Jetpacks why aren’t we all flying to work technology the guardian gas exchange in the lungs


Those of a certain age may remember the opening ceremony of the 1984 Olympic Games in Los Angeles. As Rafer Johnson lit the eternal flame, a man strapped into a rocket-propelled backpack launched himself across the arena above the ticker tape and balloons, landing gracefully on the track before a TV audience of 2.5 billion.

It was a moment of triumph seeming to herald a new age in which, finally, teased for decades by Buck Rogers’ “degravity belt” and King of the Rocketmen, we’d all soon be fizzing off to work with our own personal jetpacks. Even Isaac Asimov confidently predicted that by the turn of the century, they would be “as common as a bicycle”.

So called “rocketmen” were not entirely the work of fiction. Russian pilot Aleksandr Andreyev had been working on one as early as 1919. Germany’s second world war rocket whiz Wernher Von Braun allegedly worked on a “jet vest” for the US army after the war, which later became project Grasshopper, aiming to build a “jump belt”.

The US military commissioned Moore and John K Hulbert – a gas turbine specialist – to work on the Jet Belt, or “man rocket”, for possible military use. Moore’s first problem was fuel – anything capable of producing enough thrust burned up in a flash.

Moore hit upon using hydrogen peroxide, a compound commonly used as bleach, as a fuel. Two cylinders were attached to a fibreglass frame with another of nitrogen gas. Forced on to a catalyst, this mix explodes into superheated steam, shooting through twin nozzles at 700C.

After 36 tethered flights in a hangar, the untethered belt was finally flown outside by Harold “Hal” Graham, a 27-year-old Bell test engineer with no previous flight experience. Amid a cacophony of steam, Graham flew for just 13 seconds, covering over 34 metres (112 feet) at an altitude of 18 inches.

The belt weighed 56.7kg with fuel and consumed 19 litres of expensive hydrogen peroxide during its 30 second flight and required a platoon of service personnel to attend to it. It flew neither high nor low enough to be at a safe height, and it was difficult to fly. In the opinion of the military, the Bell Rocket Belt was more a spectacular toy than an effective means of transport, so it withdrew funding.

But by then the idea had caught on. Jetpack enthusiast and engineer Nelson Tyler, approached Suitor with his own belt. Suitor flew the Tyler belt to much acclaim at exhibitions across the US, culminating in the triumphant flight at the Olympics in 1984.

Stunt pilot Kinnie Gibson was next to fly Tyler’s belt, making himself a millionaire flying as the Rocketman until his passing – from natural causes – in 2015. But it was Gibson’s success that is partly why you haven’t come to work on a rocket pack this morning.

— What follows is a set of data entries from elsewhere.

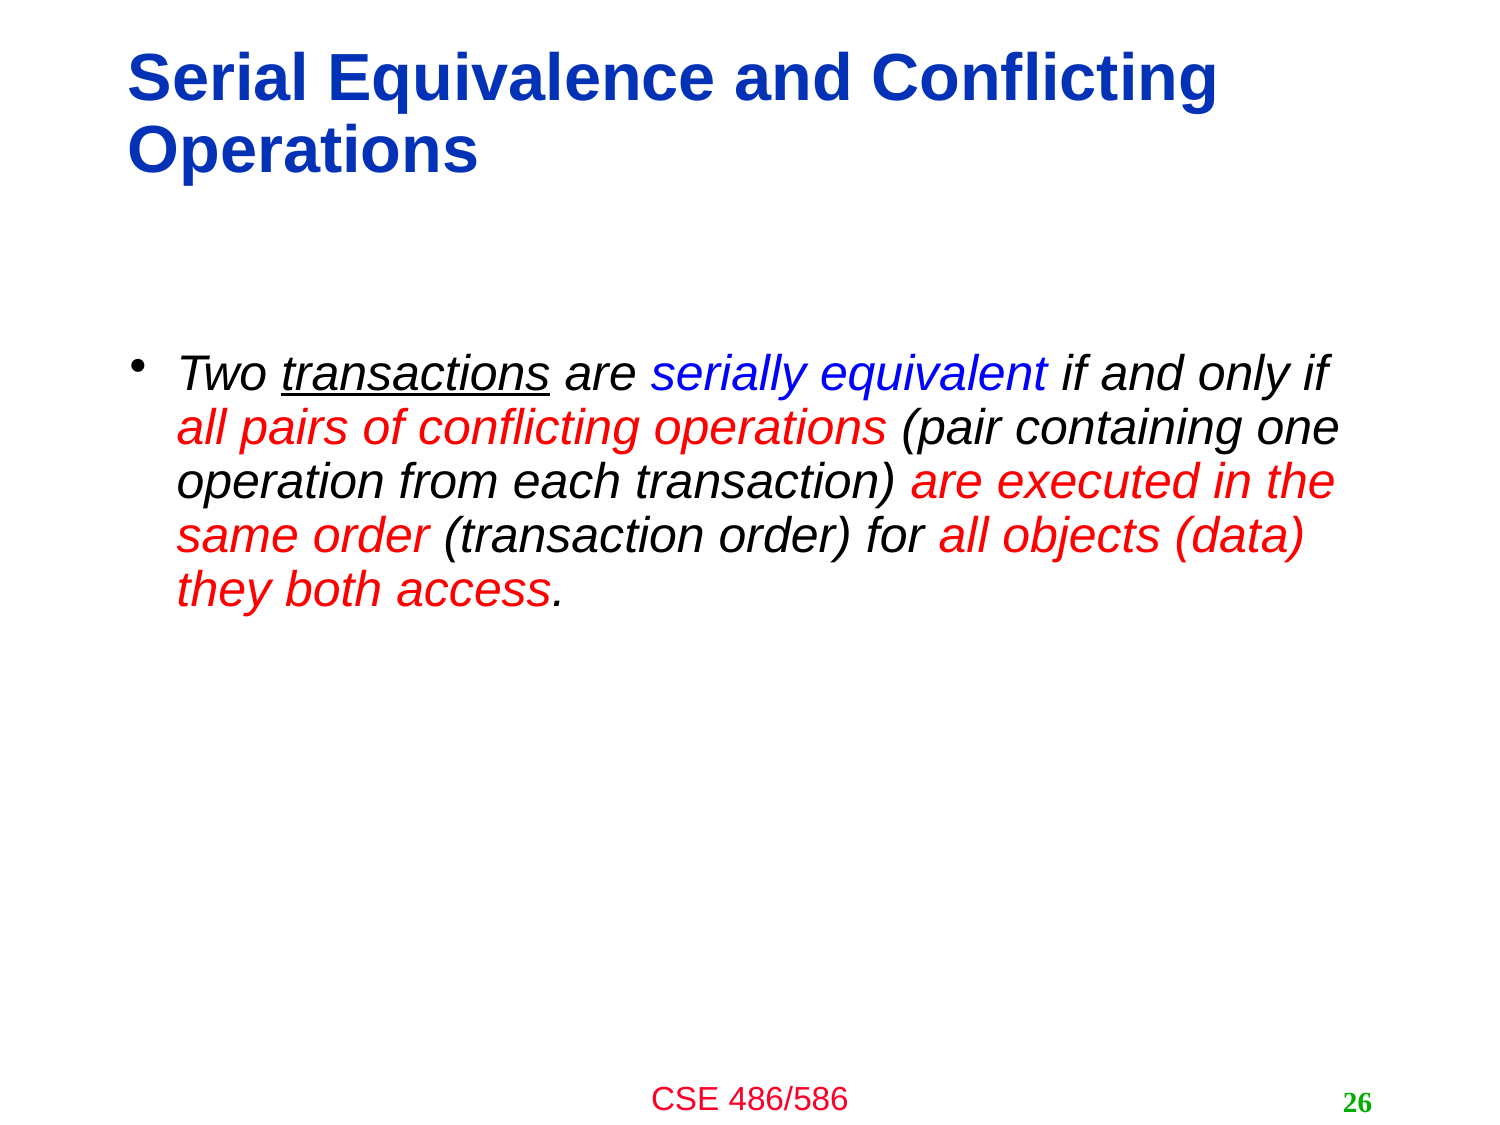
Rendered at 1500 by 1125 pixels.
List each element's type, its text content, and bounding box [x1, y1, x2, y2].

title Serial Equivalence and Conflicting Operations [112, 53, 1310, 176]
list Two transactions are serially equivalent if and only if all pairs of conflicting operations (pair containing one operation from each transaction) are executed in the same order (transaction order) for all objects (data) they both access. [114, 195, 1376, 1005]
slide_number 26 [1074, 1076, 1388, 1125]
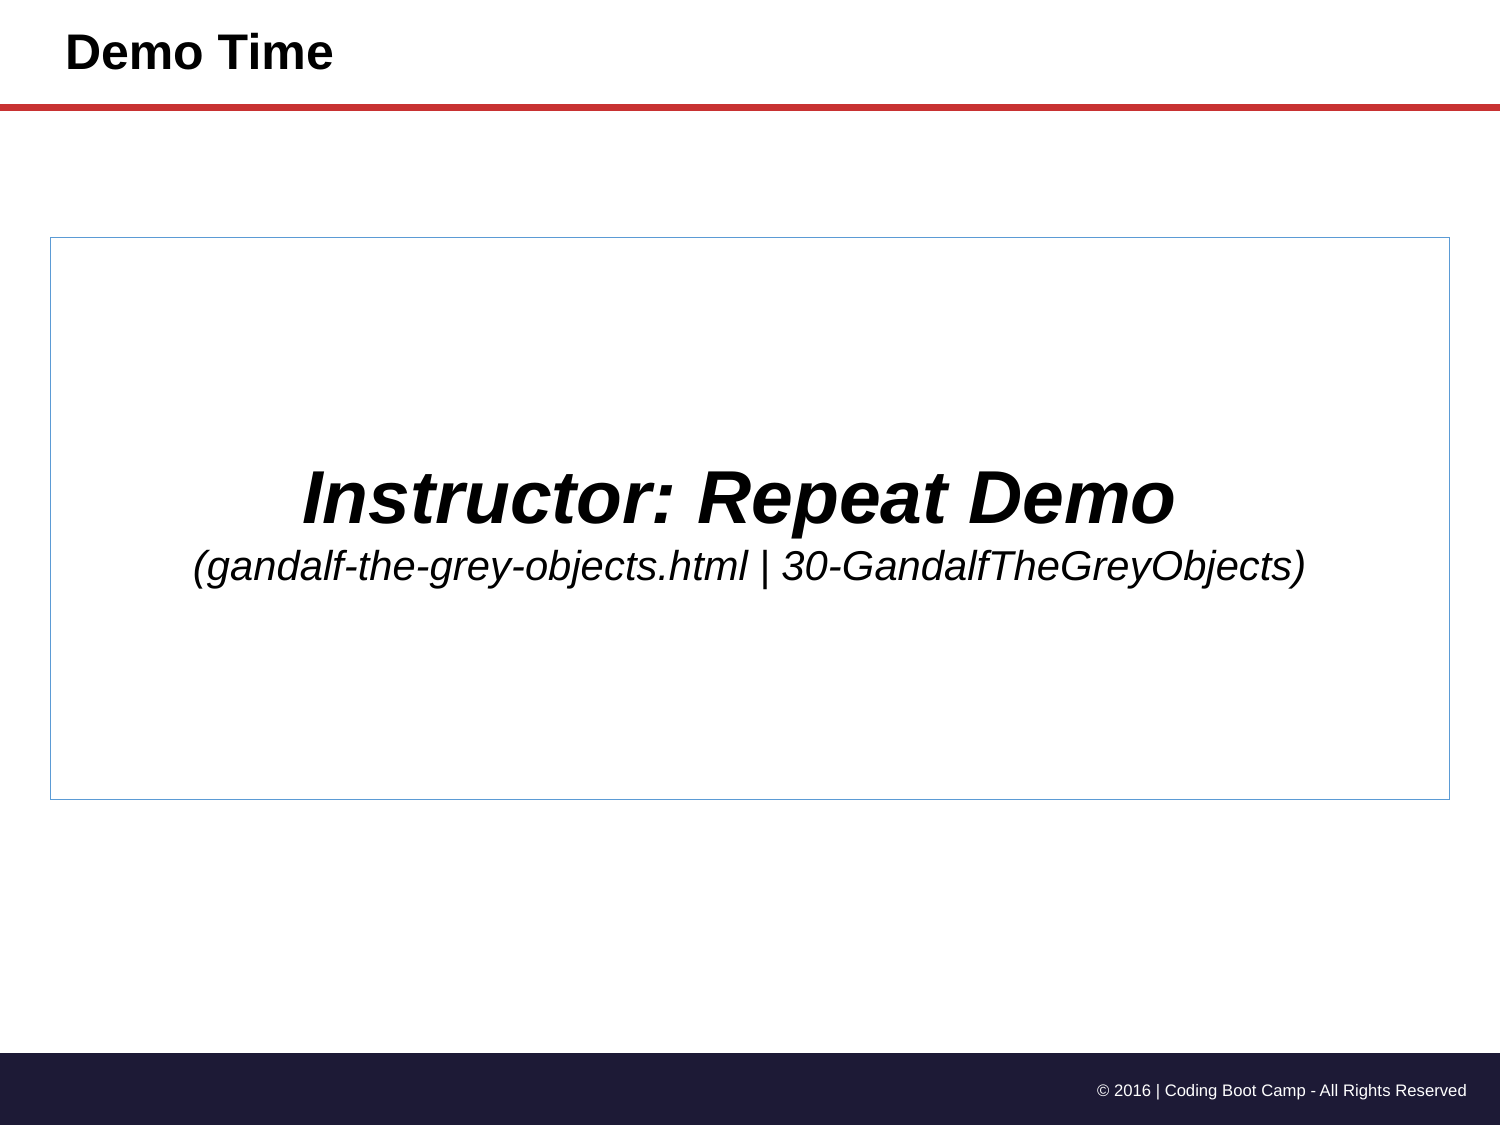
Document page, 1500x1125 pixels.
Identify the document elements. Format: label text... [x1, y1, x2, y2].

By 1990, the 90% pure oxygen he needed was becoming too expensive. Gibson tried his engines with 88% oxygen and a catalyst to compensate, but the pack malfunctioned, smashing up Gibson’s knee. He sued the chemical company for the malfunction – and won – leading to companies refusing to make the 90% oxygen you would need for that homebuilt rocket-belt.

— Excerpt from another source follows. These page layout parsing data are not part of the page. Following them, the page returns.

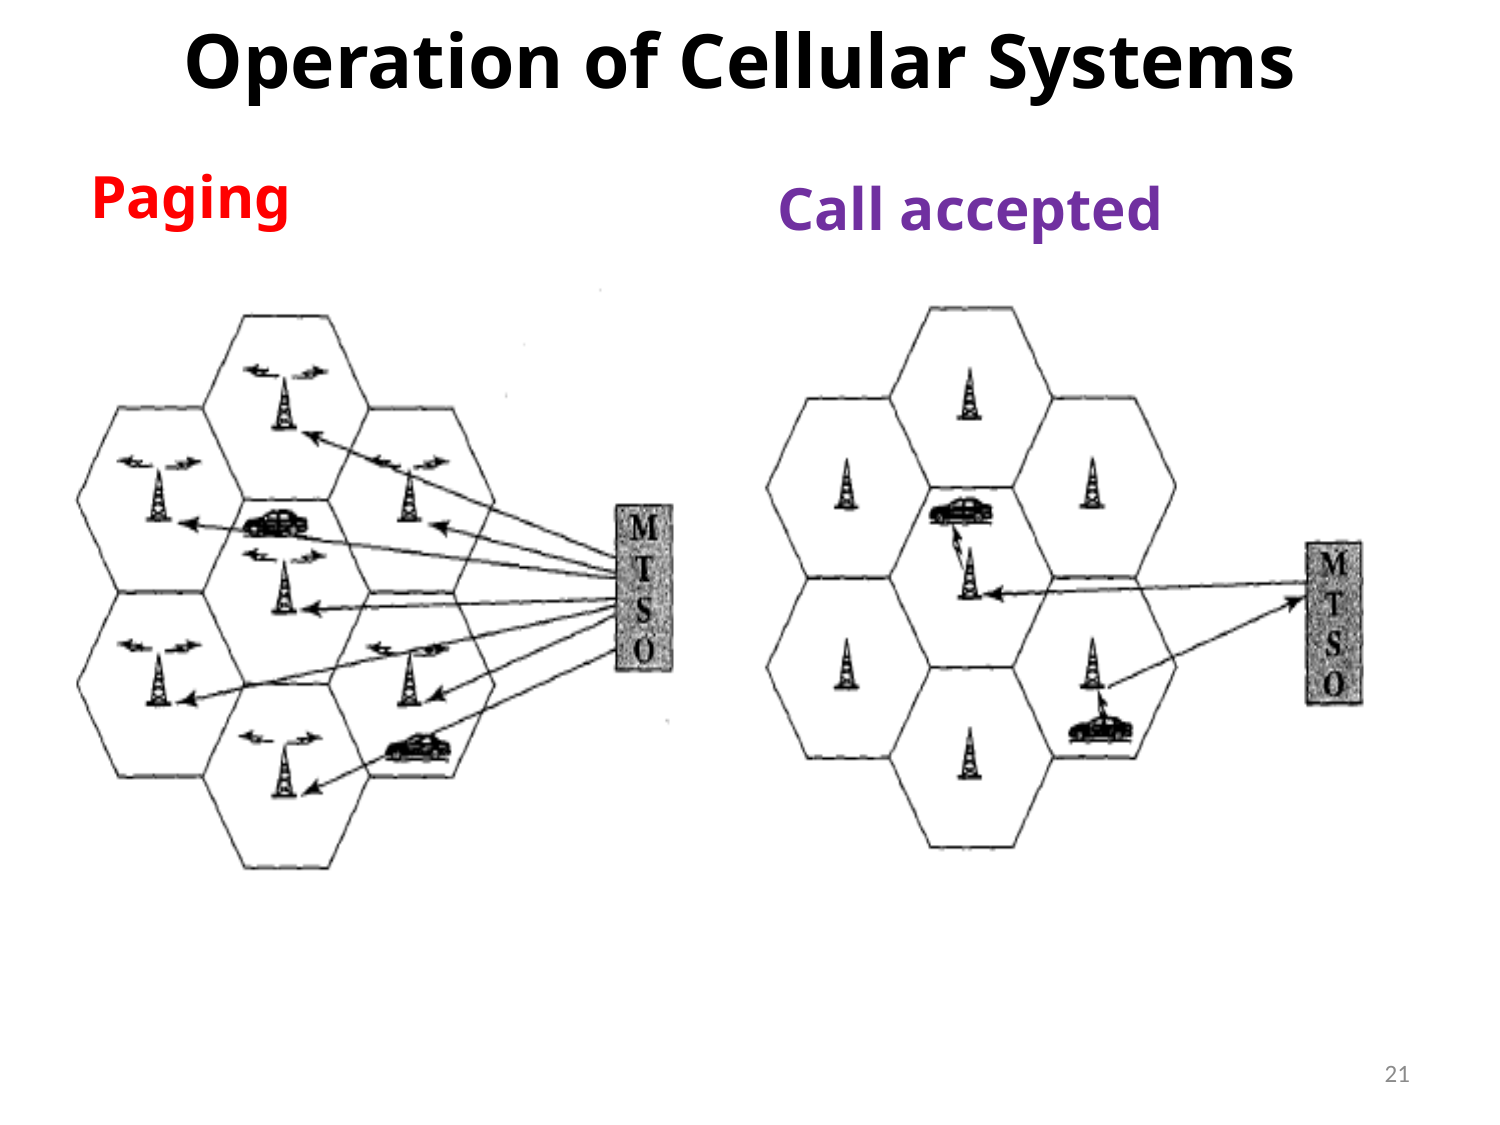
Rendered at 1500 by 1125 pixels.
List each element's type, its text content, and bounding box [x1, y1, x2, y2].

slide_number 21 [1074, 1042, 1425, 1103]
list Paging [75, 132, 738, 238]
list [37, 274, 701, 876]
title Operation of Cellular Systems [75, 12, 1425, 105]
list Call accepted [761, 145, 1425, 250]
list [749, 274, 1426, 863]
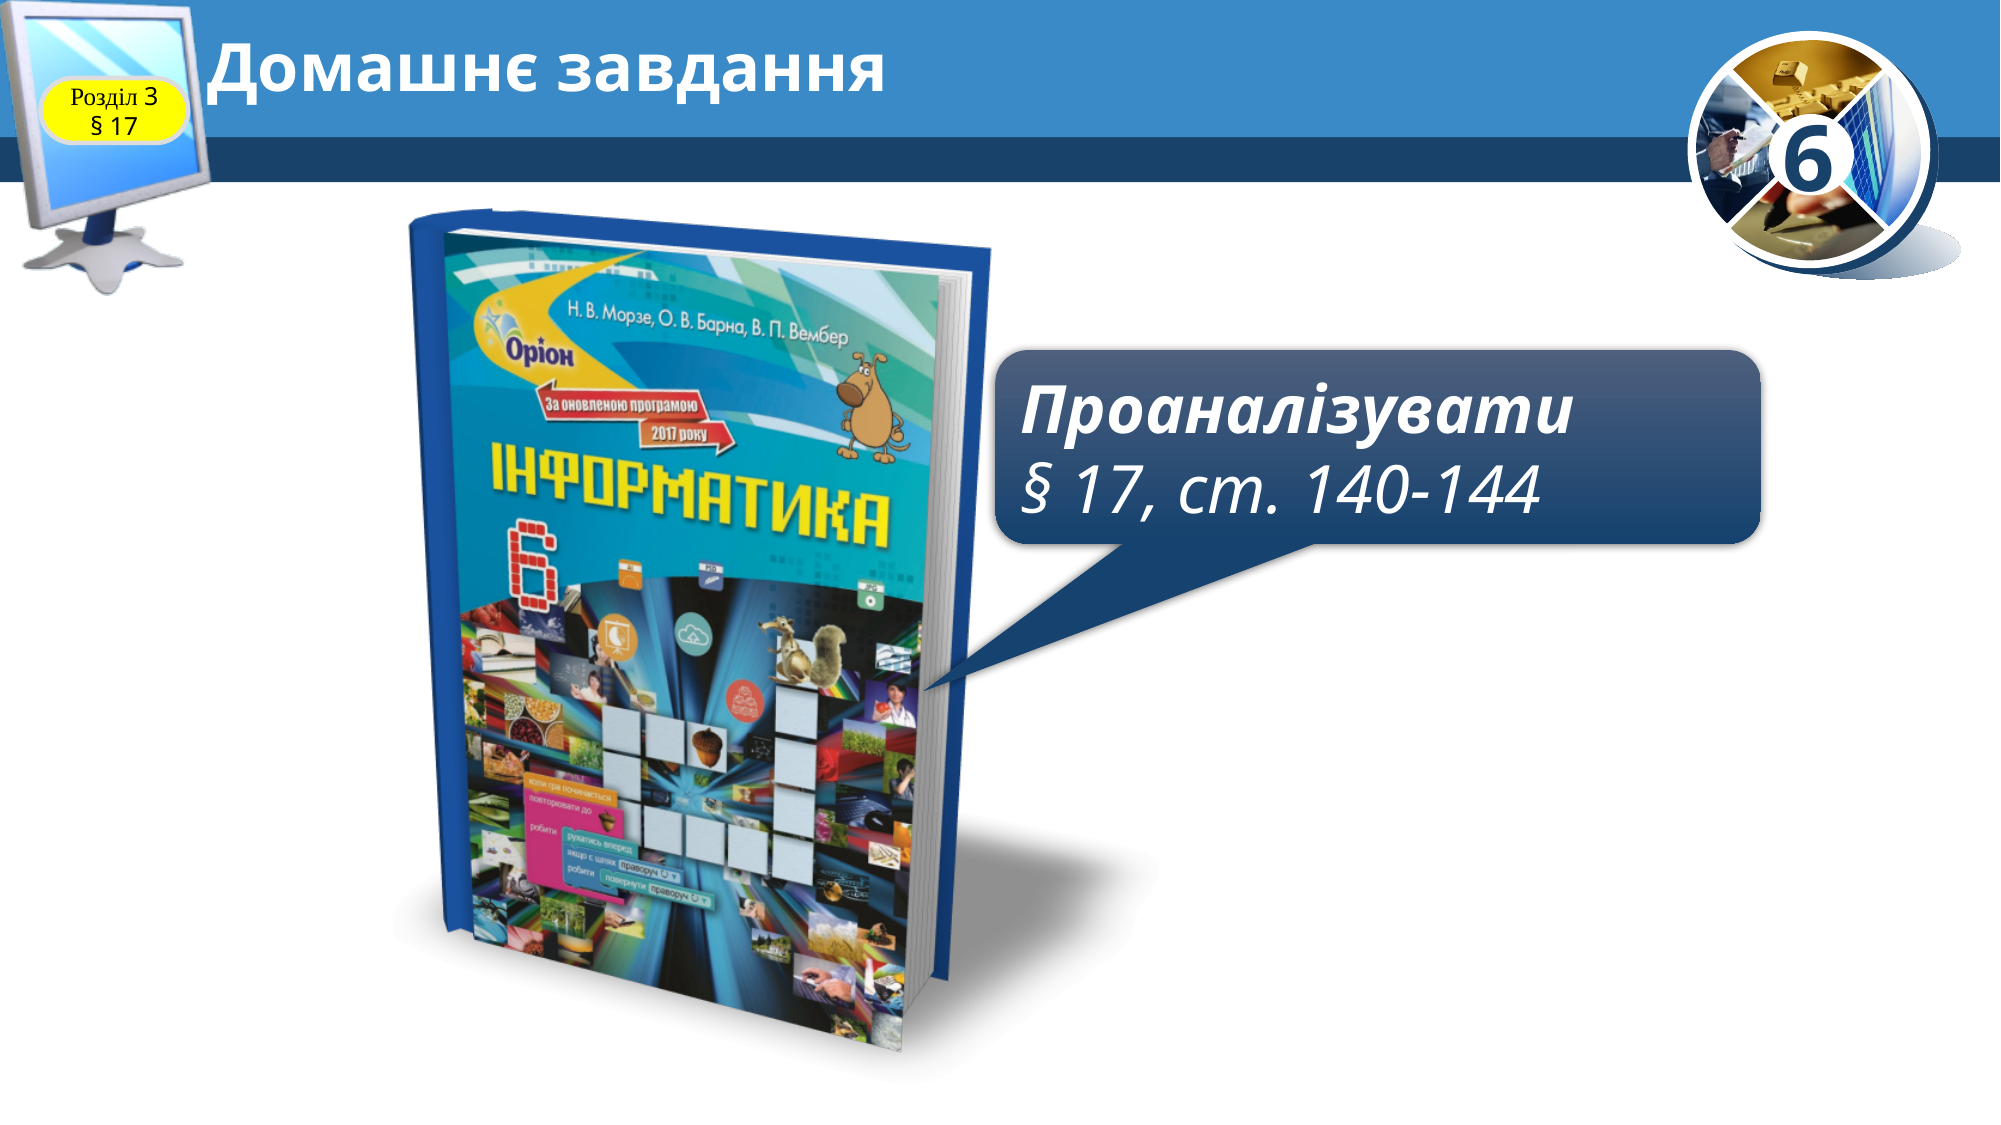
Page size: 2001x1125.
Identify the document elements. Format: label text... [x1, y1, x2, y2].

Then, in 1992, came the RB2000, a project based on the Bell model, built by Brad Barker, Larry Stanley and Joe Wright. If ever there was a moral reason not to build a rocket belt, this story told in The Rocketbelt Caper by Paul Brown – involving lump hammers, lawsuits, drug smuggling and murder – is it.

Fast-forward to the 2010s and jetpacks have become a reality again, if not quite in the form of the personal backpack we thought we would all be dangling from. Water-propelled Hydrolift/Jetlev devices have become a commonplace exotic seaside pursuit, while jetpack enthusiasts build untethered versions for themselves, usually similar to the designs of Wendell Moore at Bell. The big difficulty here is still the scarcity of hydrogen peroxide.

More hopeful is the offering from Jetpack Aviation, who specialise in personal vertical takeoff and landing devices. It demoed its JB10 in Monaco (two minutes aloft) and in London in October (four minutes aloft) last year to some acclaim. The brain power behind it? One Nelson Tyler, who aims to release an electric version in 2019 … yours for £200k.